What to do: Go through the entries, filter for the word "your", and copy every line that has it.

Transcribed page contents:
•••
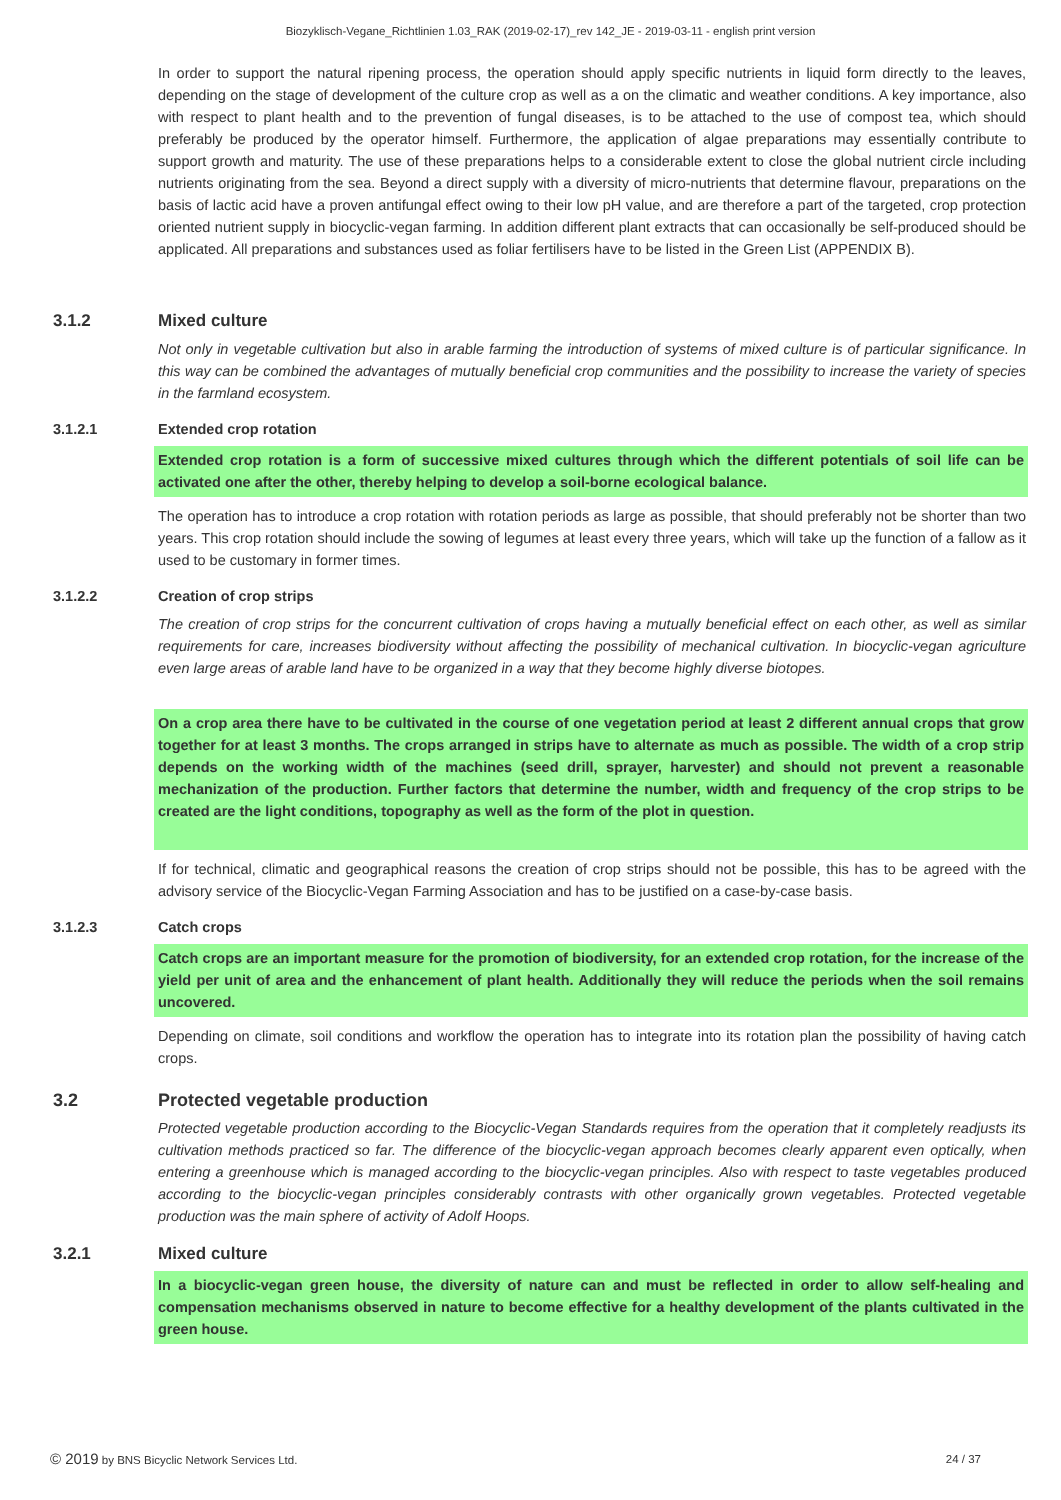Biozyklisch-Vegane_Richtlinien 1.03_RAK (2019-02-17)_rev 142_JE - 2019-03-11 - english print version
In order to support the natural ripening process, the operation should apply specific nutrients in liquid form directly to the leaves, depending on the stage of development of the culture crop as well as a on the climatic and weather conditions. A key importance, also with respect to plant health and to the prevention of fungal diseases, is to be attached to the use of compost tea, which should preferably be produced by the operator himself. Furthermore, the application of algae preparations may essentially contribute to support growth and maturity. The use of these preparations helps to a considerable extent to close the global nutrient circle including nutrients originating from the sea. Beyond a direct supply with a diversity of micro-nutrients that determine flavour, preparations on the basis of lactic acid have a proven antifungal effect owing to their low pH value, and are therefore a part of the targeted, crop protection oriented nutrient supply in biocyclic-vegan farming. In addition different plant extracts that can occasionally be self-produced should be applicated. All preparations and substances used as foliar fertilisers have to be listed in the Green List (APPENDIX B).
3.1.2 Mixed culture
Not only in vegetable cultivation but also in arable farming the introduction of systems of mixed culture is of particular significance. In this way can be combined the advantages of mutually beneficial crop communities and the possibility to increase the variety of species in the farmland ecosystem.
3.1.2.1 Extended crop rotation
Extended crop rotation is a form of successive mixed cultures through which the different potentials of soil life can be activated one after the other, thereby helping to develop a soil-borne ecological balance.
The operation has to introduce a crop rotation with rotation periods as large as possible, that should preferably not be shorter than two years. This crop rotation should include the sowing of legumes at least every three years, which will take up the function of a fallow as it used to be customary in former times.
3.1.2.2 Creation of crop strips
The creation of crop strips for the concurrent cultivation of crops having a mutually beneficial effect on each other, as well as similar requirements for care, increases biodiversity without affecting the possibility of mechanical cultivation. In biocyclic-vegan agriculture even large areas of arable land have to be organized in a way that they become highly diverse biotopes.
On a crop area there have to be cultivated in the course of one vegetation period at least 2 different annual crops that grow together for at least 3 months. The crops arranged in strips have to alternate as much as possible. The width of a crop strip depends on the working width of the machines (seed drill, sprayer, harvester) and should not prevent a reasonable mechanization of the production. Further factors that determine the number, width and frequency of the crop strips to be created are the light conditions, topography as well as the form of the plot in question.
If for technical, climatic and geographical reasons the creation of crop strips should not be possible, this has to be agreed with the advisory service of the Biocyclic-Vegan Farming Association and has to be justified on a case-by-case basis.
3.1.2.3 Catch crops
Catch crops are an important measure for the promotion of biodiversity, for an extended crop rotation, for the increase of the yield per unit of area and the enhancement of plant health. Additionally they will reduce the periods when the soil remains uncovered.
Depending on climate, soil conditions and workflow the operation has to integrate into its rotation plan the possibility of having catch crops.
3.2 Protected vegetable production
Protected vegetable production according to the Biocyclic-Vegan Standards requires from the operation that it completely readjusts its cultivation methods practiced so far. The difference of the biocyclic-vegan approach becomes clearly apparent even optically, when entering a greenhouse which is managed according to the biocyclic-vegan principles. Also with respect to taste vegetables produced according to the biocyclic-vegan principles considerably contrasts with other organically grown vegetables. Protected vegetable production was the main sphere of activity of Adolf Hoops.
3.2.1 Mixed culture
In a biocyclic-vegan green house, the diversity of nature can and must be reflected in order to allow self-healing and compensation mechanisms observed in nature to become effective for a healthy development of the plants cultivated in the green house.
© 2019 by BNS Bicyclic Network Services Ltd. 24 / 37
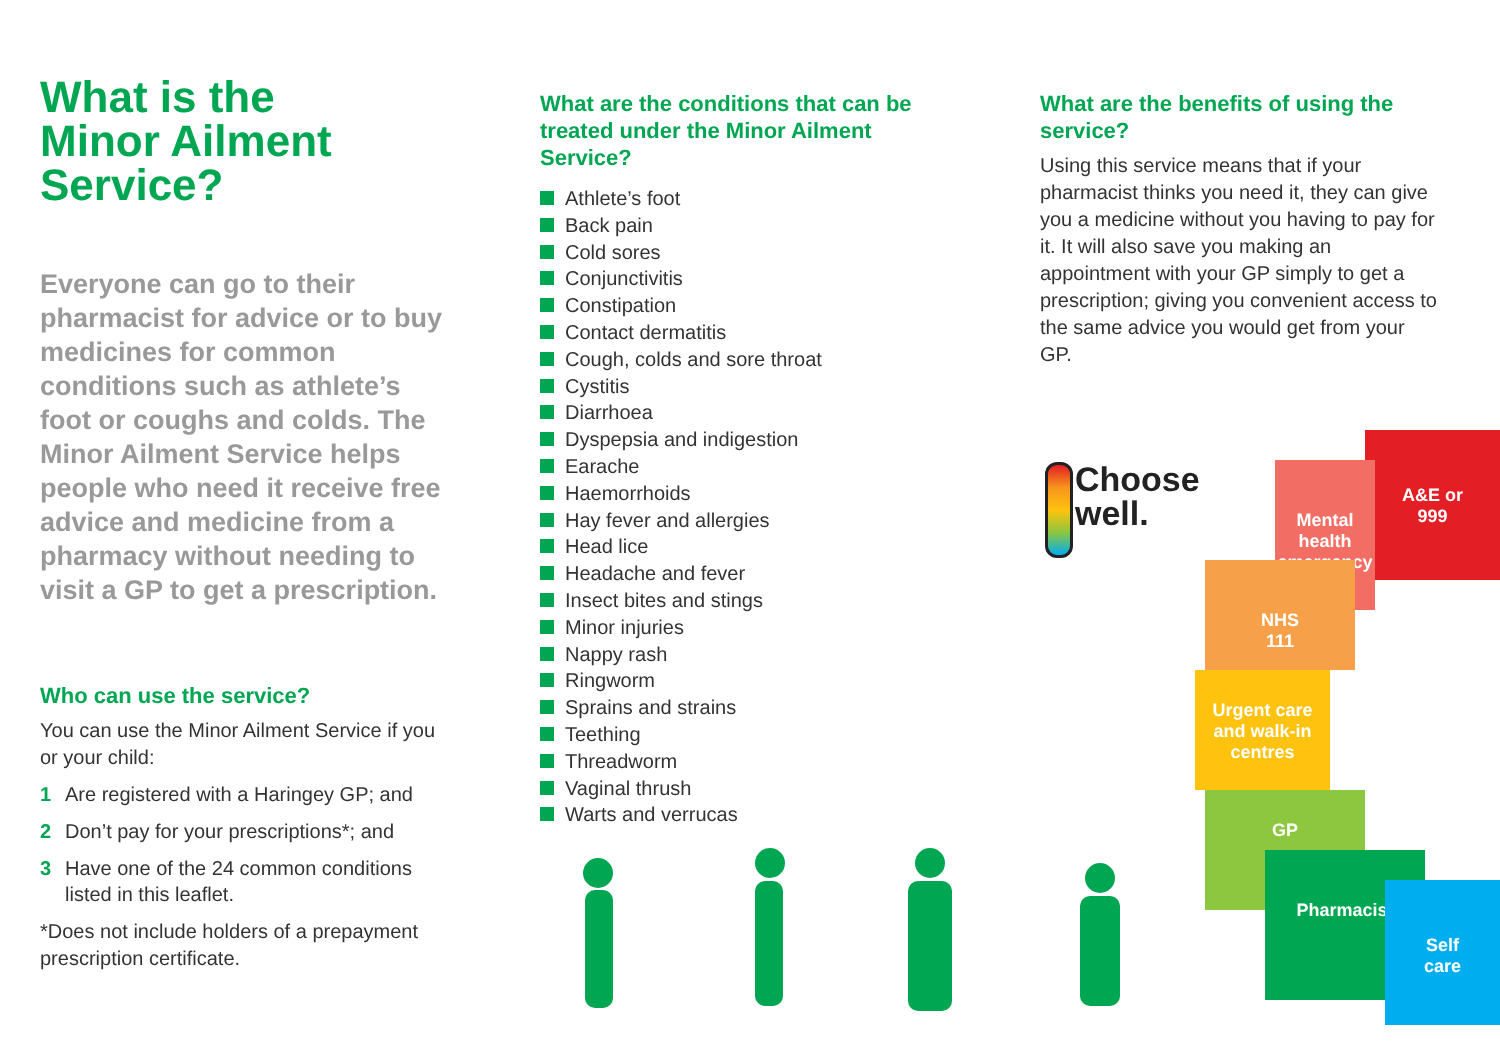What is the
Minor Ailment
Service?
Everyone can go to their pharmacist for advice or to buy medicines for common conditions such as athlete’s foot or coughs and colds. The Minor Ailment Service helps people who need it receive free advice and medicine from a pharmacy without needing to visit a GP to get a prescription.
Who can use the service?
You can use the Minor Ailment Service if you or your child:
1 Are registered with a Haringey GP; and
2 Don’t pay for your prescriptions*; and
3 Have one of the 24 common conditions listed in this leaflet.
*Does not include holders of a prepayment prescription certificate.
What are the conditions that can be treated under the Minor Ailment Service?
Athlete’s foot
Back pain
Cold sores
Conjunctivitis
Constipation
Contact dermatitis
Cough, colds and sore throat
Cystitis
Diarrhoea
Dyspepsia and indigestion
Earache
Haemorrhoids
Hay fever and allergies
Head lice
Headache and fever
Insect bites and stings
Minor injuries
Nappy rash
Ringworm
Sprains and strains
Teething
Threadworm
Vaginal thrush
Warts and verrucas
What are the benefits of using the service?
Using this service means that if your pharmacist thinks you need it, they can give you a medicine without you having to pay for it. It will also save you making an appointment with your GP simply to get a prescription; giving you convenient access to the same advice you would get from your GP.
Choose
well.
A&E or
999
Mental
health
emergency
NHS
111
Urgent care
and walk-in
centres
GP
Pharmacist
Self
care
•••
Solution for this exercise:
You can use the Minor Ailment Service if you or your child:
2 Don’t pay for your prescriptions*; and
Using this service means that if your pharmacist thinks you need it, they can give you a medicine without you having to pay for it. It will also save you making an appointment with your GP simply to get a prescription; giving you convenient access to the same advice you would get from your GP.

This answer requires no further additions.